High-fidelity Production of Long Nucleic Acid Molecules


Applications for this technology include vaccine trials, gene therapy, and bacterial engineering.

Problem Addressed

Presently, there are two major issues with the current technology: Scaling and Errors. 

Firstly, scaling. As the size of the desired sequence grows, the production time and costs increase. Ideally, smaller amounts of reagents, shorter cycle times for oligonucleotide synthesis, a greatly improved parallelization of the synthesis process used to provide the oligonucleotide, and an improved process for the assembly of the oligonucleotides into larger molecules would 

Considering errors, the technology available today produces many errors in DNA synthesis.  This is primarily the result of producing larger DNA sequences.  The expected per base error rates (1-2% per coupling step) essentially guarantee that conventional methods will result in sequences with many errors. Thus to produce larger DNA sequences, the molecule is not synthesized as a single long piece. Instead, current methods involve combining many shorter oligonucleotides to build the larger desired sequence.

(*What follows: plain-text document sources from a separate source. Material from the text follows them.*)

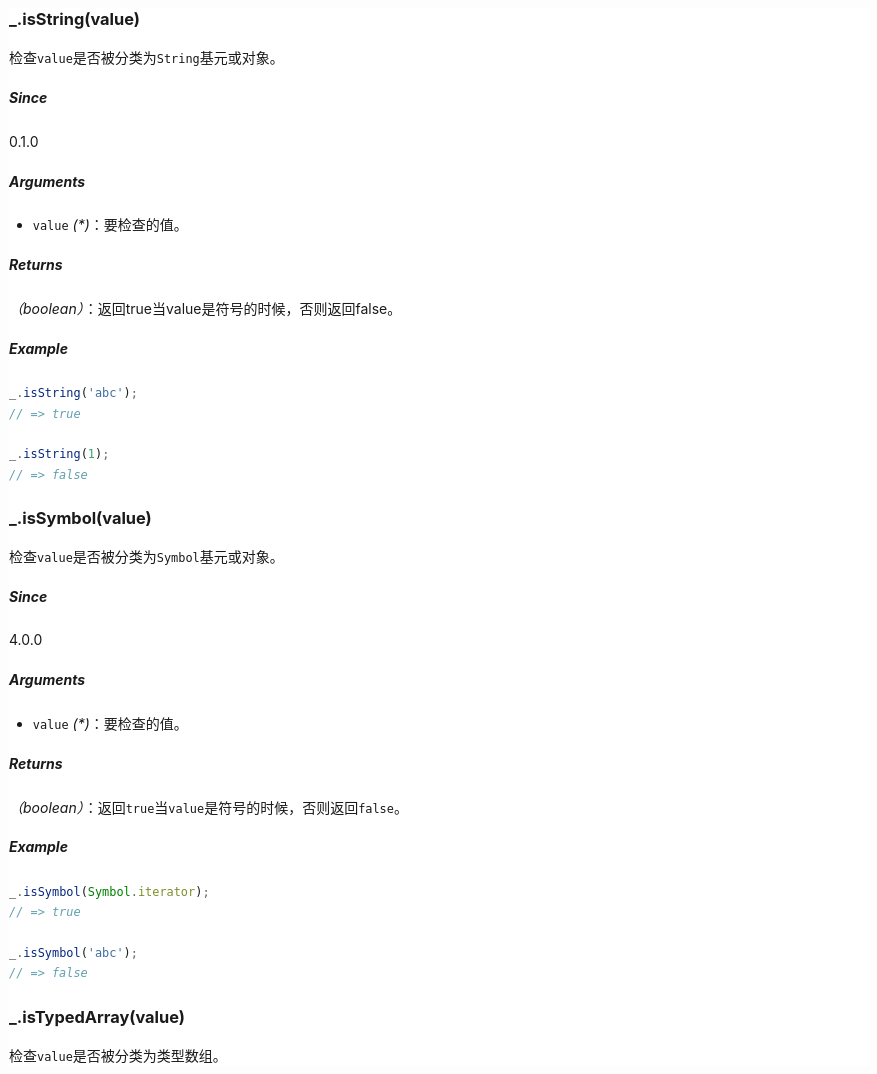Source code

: ### _.isString(value)

检查`value`是否被分类为`String`基元或对象。

##### Since

0.1.0

##### Arguments

- `value` *(\*)*：要检查的值。

##### Returns

*（boolean）*：返回true当value是符号的时候，否则返回false。



##### Example

```javascript
_.isString('abc');
// => true
 
_.isString(1);
// => false
```

### _.isSymbol(value)

检查`value`是否被分类为`Symbol`基元或对象。

##### Since

4.0.0

##### Arguments

- `value` *(\*)*：要检查的值。

##### Returns

*（boolean）*：返回`true`当`value`是符号的时候，否则返回`false`。

##### Example

```javascript
_.isSymbol(Symbol.iterator);
// => true
 
_.isSymbol('abc');
// => false
```

### _.isTypedArray(value)

检查`value`是否被分类为类型数组。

This invention provides methods for the error-free production of long nucleic acid molecules with precise user control over sequence content. Long error-free nucleic acid molecules can be generated in parallel from oligonucleotides immobilized on a surface, such as on an oligonucleotide microarray. The movement of the growing nucleic acid can be controlled through the stepwise repositioning of the growing molecule. Stepwise repositioning refers to the position of the growing molecules as it interacts with the oligonucleotides immobilized on the surface.

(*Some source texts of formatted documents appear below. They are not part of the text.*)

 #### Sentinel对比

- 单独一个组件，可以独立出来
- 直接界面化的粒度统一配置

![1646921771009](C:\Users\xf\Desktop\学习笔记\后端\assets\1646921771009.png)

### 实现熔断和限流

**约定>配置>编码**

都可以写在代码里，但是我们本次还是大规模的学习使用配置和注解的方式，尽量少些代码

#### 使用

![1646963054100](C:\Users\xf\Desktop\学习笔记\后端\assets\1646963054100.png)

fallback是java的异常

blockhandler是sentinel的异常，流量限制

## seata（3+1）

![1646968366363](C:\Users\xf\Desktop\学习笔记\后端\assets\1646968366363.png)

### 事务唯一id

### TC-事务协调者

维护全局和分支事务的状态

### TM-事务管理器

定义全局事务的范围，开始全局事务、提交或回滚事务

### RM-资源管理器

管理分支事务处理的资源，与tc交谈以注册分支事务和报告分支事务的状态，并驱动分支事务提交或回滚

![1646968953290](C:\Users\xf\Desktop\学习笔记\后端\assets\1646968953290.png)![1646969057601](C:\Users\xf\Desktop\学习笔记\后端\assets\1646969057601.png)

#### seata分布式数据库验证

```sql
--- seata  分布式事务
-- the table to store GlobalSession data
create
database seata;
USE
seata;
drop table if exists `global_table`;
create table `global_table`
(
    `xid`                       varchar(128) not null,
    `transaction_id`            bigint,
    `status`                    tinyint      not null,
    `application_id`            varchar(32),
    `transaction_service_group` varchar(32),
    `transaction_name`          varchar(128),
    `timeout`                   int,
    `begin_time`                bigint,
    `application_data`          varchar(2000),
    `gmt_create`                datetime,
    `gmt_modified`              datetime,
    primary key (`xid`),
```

Detecting and correcting errors that arise in the process of constructing long nucleic acid molecules are also covered in this invention. A force-feedback system using magnetic or optical tweezers is implemented, either separately or in combination. Using this system, double or single-stranded DNA is grown off a solid-phase support. The solid-phase support is magnetic in nature and is held in a fixed equilibrium position by applying an electric field and magnetic field  gradient created by the magnetic tweezers that oppose the electrophoretic force. As oligonucleotides are annealed to the growing strand, the negatively charged phosphate backbone adds charge to the bead-strand complex. However, the added oligonucleotide adds essentially no mass or surface area to the complex.